床に散乱したモノにつまずけば転倒する。頭上のモノが落下して当たると一大事だ。火事や地震などの災害時に逃げ遅れれば命にもかかわる。

 手放す目安は、「愛着を感じないもの」「目に入るとストレスを感じるもの」「使っていないもの」。ポイントは「まだ使える」ではなく、「使いたい」「持っていたい」で判断することだ。迷うものは「とりあえずボックス」に入れ、半年後、1年後に見直してみる。

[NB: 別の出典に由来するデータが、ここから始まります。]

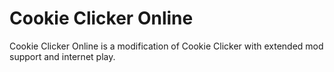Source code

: # Cookie Clicker Online
Cookie Clicker Online is a modification of Cookie Clicker with extended mod support and internet play.

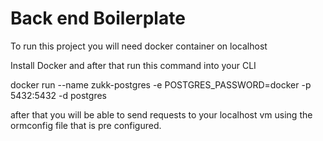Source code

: # Back end Boilerplate

To run this project you will need docker container on localhost

Install Docker and after that run this command into your CLI

docker run --name zukk-postgres -e POSTGRES_PASSWORD=docker -p 5432:5432 -d postgres

after that you will be able to send requests to your localhost vm using the ormconfig file
that is pre configured.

 しまい方にもコツがある。使うものは使う場所に置き、一緒に使うものはまとめて収納すること。高い所に上ったりかがんだりしなくてもラクに出し入れできること。老いと共に筋力が低下することも考慮し、収納ケースは透明で軽く、小さいものを。重い箱だといずれ一人では動かせなくなり、大切な品も“死蔵品”と化すだけだ。

「好きなモノに囲まれて楽しく暮らしたいが、自分亡き後、周囲に迷惑をかけたくない」と悩む人には、どんな方策があるだろうか。

 遺品整理士の認定団体である遺品整理士認定協会の川崎航さんは、

「処分にかかる費用の準備と、だれに譲るのか、捨てるのか、その方法を明記しておくことです」

 と話す。故人宅から来歴不明の日本刀や大量の着物などが出てきて、処置に困る家族は少なくないという。

「残念ながら大事な骨董品でも、値が付かないこともあります」(川崎さん)

 遺品整理業者にあらかじめ見積もりを依頼し、処分にかかる費用を準備しておくのが得策といえそうだ。